Intrieri, senior managing director of Icahn Capital Management, put up $100,000 to test the real-money premise. His gift launched Penn State Behrend’s first student-managed investment fund, which is being run by juniors and seniors in Hunter Holzhauer’s Portfolio Management and Analysis class. Students bought the first of approximately 50 stocks in late October.
Any profits will be reinvested in the fund, which will be measured against the S&P 500 and other indexes. Money that is lost is gone forever.
“You feel that responsibility,” said Amy Rice, a senior from North East. She is in charge of picking health-care stocks for the fund.
“Before, when we were working with models, it just seemed like Monopoly money,” she said. “Now, you feel an obligation – ethically, professionally, everything.
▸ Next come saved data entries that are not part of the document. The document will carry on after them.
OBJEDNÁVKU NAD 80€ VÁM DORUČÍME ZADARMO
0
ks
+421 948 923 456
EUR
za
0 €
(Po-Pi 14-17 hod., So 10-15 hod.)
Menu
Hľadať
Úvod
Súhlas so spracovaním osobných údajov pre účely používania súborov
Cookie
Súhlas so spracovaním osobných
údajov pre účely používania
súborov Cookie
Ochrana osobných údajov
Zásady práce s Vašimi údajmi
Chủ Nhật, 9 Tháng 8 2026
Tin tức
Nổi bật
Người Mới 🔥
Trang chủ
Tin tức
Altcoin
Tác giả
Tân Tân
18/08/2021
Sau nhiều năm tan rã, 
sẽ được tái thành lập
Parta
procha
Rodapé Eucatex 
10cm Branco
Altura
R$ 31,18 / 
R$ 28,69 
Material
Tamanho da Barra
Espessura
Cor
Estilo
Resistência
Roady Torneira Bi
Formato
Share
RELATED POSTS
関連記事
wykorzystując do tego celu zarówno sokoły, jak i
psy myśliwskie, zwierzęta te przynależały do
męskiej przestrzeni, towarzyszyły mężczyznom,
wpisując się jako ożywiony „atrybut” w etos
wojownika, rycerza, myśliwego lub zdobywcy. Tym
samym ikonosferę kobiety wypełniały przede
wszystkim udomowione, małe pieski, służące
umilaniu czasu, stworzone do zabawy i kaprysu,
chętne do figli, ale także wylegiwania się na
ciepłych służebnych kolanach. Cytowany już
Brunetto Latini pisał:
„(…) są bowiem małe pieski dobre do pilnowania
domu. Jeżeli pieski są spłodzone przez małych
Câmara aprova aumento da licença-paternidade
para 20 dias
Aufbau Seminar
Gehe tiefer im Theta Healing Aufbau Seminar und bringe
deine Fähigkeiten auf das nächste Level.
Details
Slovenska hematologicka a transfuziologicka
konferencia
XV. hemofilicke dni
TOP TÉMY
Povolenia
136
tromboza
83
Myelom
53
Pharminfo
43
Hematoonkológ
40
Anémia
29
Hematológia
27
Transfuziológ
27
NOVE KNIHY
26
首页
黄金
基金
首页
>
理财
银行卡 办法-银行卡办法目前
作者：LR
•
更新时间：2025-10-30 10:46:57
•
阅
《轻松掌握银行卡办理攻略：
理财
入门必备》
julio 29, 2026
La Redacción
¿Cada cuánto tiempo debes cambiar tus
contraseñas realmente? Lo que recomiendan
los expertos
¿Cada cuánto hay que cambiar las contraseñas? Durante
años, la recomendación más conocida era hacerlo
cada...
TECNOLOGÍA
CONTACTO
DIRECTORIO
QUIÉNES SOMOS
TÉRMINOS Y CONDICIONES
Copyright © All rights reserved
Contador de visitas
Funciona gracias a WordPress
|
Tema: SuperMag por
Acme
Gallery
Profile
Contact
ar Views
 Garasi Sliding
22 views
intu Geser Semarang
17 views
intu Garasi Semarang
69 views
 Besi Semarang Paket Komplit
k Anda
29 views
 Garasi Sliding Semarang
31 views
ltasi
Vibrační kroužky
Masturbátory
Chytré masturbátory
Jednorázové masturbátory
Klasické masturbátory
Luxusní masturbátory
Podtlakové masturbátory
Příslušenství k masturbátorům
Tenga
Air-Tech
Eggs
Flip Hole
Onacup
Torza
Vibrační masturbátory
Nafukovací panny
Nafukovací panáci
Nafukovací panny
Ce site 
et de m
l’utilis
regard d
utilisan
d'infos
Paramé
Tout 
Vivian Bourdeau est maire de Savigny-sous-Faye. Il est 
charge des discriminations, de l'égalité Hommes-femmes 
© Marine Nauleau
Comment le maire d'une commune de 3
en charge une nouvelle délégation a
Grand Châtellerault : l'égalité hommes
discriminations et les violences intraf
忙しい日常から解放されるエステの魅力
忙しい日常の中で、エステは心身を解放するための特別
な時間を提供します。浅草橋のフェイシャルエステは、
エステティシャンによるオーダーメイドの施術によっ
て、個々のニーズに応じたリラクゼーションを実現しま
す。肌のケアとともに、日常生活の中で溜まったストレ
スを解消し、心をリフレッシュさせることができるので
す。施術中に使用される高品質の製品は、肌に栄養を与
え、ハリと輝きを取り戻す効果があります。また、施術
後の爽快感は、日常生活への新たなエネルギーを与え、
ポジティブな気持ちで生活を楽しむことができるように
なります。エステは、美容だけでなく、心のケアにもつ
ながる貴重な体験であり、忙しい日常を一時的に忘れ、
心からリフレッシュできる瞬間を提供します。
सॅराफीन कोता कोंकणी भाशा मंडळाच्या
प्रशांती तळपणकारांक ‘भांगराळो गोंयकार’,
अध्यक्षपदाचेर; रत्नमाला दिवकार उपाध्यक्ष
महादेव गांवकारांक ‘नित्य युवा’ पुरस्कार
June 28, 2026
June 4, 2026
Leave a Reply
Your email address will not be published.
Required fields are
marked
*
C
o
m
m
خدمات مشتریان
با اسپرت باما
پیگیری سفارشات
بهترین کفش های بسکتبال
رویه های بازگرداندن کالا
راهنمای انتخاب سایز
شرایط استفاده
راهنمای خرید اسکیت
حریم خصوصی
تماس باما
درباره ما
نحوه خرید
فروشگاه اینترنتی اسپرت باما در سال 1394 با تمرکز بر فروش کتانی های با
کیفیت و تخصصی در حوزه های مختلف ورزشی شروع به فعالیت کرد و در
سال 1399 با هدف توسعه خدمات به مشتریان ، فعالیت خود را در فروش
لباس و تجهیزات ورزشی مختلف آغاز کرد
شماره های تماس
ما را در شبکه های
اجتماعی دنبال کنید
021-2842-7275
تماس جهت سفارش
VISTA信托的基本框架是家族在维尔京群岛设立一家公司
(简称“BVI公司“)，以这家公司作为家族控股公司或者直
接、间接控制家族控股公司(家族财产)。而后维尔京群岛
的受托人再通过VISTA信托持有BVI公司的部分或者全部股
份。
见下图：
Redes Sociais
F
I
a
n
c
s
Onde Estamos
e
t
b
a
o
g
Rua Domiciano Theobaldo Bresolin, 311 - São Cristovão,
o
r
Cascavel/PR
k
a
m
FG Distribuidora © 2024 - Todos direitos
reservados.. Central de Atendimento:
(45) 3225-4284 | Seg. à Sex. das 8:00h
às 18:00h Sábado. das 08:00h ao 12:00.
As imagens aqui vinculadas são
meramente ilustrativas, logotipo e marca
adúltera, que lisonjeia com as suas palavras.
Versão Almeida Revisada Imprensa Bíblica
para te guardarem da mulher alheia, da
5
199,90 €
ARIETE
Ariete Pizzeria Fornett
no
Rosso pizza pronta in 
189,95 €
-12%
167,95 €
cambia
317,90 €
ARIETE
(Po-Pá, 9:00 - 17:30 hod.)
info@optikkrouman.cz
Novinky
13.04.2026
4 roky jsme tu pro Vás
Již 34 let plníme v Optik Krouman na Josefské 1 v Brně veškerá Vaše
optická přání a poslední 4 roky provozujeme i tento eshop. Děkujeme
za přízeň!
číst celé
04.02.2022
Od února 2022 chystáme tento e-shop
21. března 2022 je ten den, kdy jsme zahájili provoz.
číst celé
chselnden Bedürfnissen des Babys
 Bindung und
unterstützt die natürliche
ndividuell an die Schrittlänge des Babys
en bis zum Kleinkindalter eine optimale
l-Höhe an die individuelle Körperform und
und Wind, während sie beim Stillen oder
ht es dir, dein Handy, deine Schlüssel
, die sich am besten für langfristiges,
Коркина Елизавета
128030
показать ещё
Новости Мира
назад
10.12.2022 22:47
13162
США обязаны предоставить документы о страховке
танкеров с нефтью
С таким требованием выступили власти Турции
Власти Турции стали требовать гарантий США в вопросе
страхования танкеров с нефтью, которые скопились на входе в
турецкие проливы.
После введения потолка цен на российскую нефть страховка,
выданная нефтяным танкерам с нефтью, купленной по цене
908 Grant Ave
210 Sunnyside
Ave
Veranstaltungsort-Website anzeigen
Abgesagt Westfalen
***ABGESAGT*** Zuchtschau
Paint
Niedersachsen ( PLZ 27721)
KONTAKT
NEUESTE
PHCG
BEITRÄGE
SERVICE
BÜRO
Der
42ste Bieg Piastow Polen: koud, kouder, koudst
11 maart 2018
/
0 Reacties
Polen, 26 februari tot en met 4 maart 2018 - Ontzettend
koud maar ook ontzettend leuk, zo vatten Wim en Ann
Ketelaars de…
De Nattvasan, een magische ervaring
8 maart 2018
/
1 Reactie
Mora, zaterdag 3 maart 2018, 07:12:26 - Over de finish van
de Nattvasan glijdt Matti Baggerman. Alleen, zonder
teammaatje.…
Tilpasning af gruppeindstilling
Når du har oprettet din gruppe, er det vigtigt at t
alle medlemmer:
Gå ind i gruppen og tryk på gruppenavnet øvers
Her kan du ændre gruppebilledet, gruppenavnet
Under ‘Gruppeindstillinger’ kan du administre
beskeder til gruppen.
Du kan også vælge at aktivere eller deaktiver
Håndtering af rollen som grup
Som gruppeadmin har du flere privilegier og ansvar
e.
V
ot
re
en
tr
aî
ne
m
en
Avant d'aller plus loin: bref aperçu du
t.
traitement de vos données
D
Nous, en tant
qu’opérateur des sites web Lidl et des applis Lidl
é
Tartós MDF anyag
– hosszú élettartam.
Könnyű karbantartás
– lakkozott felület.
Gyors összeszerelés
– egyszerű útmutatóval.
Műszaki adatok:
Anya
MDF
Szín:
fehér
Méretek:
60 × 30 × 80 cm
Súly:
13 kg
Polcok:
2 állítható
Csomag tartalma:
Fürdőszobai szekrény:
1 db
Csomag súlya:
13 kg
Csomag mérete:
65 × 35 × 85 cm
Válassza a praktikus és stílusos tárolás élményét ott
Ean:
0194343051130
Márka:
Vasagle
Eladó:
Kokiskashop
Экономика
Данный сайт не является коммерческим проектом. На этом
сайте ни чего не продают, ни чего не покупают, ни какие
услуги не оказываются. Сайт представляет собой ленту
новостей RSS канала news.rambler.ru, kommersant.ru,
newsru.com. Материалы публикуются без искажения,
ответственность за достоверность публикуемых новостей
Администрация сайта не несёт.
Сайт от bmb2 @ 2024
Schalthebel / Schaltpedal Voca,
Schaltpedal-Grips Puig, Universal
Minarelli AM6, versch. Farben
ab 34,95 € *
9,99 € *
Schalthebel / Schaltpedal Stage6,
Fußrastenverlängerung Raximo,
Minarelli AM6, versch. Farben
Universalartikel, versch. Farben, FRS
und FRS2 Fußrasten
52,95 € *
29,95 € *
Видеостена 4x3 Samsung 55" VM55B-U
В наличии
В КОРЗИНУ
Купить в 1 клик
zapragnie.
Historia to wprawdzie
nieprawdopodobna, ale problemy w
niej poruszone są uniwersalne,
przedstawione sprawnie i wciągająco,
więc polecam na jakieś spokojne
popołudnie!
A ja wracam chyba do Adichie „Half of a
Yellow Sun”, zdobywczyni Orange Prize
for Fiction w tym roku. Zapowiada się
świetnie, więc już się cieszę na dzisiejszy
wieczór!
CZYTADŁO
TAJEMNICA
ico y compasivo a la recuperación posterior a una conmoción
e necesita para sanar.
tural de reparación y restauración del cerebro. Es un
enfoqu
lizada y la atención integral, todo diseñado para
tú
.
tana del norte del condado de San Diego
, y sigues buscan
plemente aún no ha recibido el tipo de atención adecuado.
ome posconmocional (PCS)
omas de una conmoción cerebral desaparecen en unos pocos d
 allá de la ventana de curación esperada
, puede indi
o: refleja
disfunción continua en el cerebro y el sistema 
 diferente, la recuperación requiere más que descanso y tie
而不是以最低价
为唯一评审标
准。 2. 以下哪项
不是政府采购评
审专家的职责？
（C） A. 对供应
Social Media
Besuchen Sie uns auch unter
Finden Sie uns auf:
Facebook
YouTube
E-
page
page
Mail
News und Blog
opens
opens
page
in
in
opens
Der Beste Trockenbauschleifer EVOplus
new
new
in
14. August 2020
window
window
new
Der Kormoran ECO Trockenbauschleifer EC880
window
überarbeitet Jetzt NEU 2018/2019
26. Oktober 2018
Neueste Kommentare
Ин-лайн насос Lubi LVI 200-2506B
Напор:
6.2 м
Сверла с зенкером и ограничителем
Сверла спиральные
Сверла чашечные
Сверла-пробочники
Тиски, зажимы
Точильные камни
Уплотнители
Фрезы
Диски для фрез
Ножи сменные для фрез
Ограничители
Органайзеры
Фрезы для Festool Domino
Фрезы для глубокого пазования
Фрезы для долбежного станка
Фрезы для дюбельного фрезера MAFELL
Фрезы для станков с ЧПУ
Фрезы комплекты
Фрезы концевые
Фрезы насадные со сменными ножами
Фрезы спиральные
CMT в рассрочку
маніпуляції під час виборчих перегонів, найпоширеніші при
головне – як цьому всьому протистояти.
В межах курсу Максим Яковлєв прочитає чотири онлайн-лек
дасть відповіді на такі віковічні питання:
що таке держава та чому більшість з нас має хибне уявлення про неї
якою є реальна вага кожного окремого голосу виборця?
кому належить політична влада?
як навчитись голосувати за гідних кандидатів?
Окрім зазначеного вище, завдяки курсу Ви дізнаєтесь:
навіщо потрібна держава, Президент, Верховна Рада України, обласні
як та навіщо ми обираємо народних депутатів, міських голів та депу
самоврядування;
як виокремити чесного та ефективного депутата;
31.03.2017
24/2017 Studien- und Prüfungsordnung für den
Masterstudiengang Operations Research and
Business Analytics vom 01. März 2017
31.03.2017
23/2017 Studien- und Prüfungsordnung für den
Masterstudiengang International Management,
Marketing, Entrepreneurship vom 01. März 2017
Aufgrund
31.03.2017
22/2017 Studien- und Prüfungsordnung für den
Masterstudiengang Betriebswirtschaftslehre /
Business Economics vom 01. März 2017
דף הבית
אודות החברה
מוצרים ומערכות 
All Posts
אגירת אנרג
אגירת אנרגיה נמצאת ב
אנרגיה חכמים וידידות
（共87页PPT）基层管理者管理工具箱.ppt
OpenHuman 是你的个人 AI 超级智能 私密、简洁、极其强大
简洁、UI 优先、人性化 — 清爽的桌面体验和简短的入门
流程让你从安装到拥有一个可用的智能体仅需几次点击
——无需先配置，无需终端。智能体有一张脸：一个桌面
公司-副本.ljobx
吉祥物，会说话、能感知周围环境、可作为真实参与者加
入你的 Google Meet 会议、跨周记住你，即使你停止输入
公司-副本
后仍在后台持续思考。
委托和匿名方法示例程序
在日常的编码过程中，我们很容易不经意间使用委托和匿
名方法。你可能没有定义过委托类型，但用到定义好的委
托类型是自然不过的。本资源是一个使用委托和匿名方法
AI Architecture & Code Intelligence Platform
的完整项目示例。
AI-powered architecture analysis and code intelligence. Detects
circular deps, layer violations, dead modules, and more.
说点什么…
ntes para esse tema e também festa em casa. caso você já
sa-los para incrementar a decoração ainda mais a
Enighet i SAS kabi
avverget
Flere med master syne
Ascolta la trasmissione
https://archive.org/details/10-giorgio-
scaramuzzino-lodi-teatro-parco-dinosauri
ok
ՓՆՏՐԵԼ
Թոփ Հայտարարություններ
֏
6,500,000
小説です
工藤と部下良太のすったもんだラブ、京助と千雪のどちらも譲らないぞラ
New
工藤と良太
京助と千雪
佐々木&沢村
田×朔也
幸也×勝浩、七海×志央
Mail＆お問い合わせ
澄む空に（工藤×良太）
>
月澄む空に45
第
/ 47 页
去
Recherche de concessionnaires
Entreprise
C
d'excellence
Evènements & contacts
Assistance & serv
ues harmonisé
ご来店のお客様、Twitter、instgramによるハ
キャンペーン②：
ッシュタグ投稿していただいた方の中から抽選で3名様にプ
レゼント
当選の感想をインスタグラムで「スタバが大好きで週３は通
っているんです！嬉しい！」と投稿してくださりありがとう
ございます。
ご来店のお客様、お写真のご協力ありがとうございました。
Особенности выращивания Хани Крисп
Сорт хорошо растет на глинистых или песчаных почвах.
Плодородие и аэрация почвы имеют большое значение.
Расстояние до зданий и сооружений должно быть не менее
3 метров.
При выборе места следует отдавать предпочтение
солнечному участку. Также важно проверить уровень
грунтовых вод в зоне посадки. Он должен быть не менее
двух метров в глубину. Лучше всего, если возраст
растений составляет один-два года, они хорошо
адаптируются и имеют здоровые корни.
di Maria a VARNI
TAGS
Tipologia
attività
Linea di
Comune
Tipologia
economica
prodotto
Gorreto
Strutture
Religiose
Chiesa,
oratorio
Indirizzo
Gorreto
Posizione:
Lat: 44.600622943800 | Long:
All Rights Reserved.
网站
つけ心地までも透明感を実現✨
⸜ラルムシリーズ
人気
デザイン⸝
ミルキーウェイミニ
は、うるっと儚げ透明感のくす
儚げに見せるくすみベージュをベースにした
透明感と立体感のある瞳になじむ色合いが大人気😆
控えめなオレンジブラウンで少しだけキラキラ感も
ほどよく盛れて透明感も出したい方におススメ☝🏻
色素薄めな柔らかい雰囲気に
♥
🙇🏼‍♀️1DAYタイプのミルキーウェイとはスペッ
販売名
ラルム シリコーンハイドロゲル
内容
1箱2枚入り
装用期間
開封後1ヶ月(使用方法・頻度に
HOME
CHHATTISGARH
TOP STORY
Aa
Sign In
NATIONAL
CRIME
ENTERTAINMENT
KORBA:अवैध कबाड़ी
It’s more than your reputation on the line.”
As a result, the students are being more cautious. “They aren’t talking about investing in crazy unknown South American mineral mines,” Holzhauer, an assistant professor of finance, said. “When they actually have a real investment strategy that includes risk management, and when real money is at stake, they automatically get more conservative.”
They also get more interest from potential employers. The fund gives students a real-world example of their investment work – a starting point for a discussion of investment strategies.
“I’ve been interviewing,” said Jim Keeley, a senior from Imperial and president of the fund. “And every one of these employers, when they see this on my resume, asks, ‘What’s this about?’”
That leads to longer conversations, which reveal a key lesson that already has been learned: The student investors – even the seniors, who are soon leaving – are in this for the long-term.
“Going into this, everybody thinks, ‘Yeah, we’ll find the next Apple, and we’ll all be millionaires,’” Keeley said. “But it doesn’t work that way. You look for little wins. You hit singles and doubles, and you build on them, and you go from there.
“We’re being careful,” he said. “No one wants to be the guy who tanks the portfolio and ruins this for the students coming up behind us."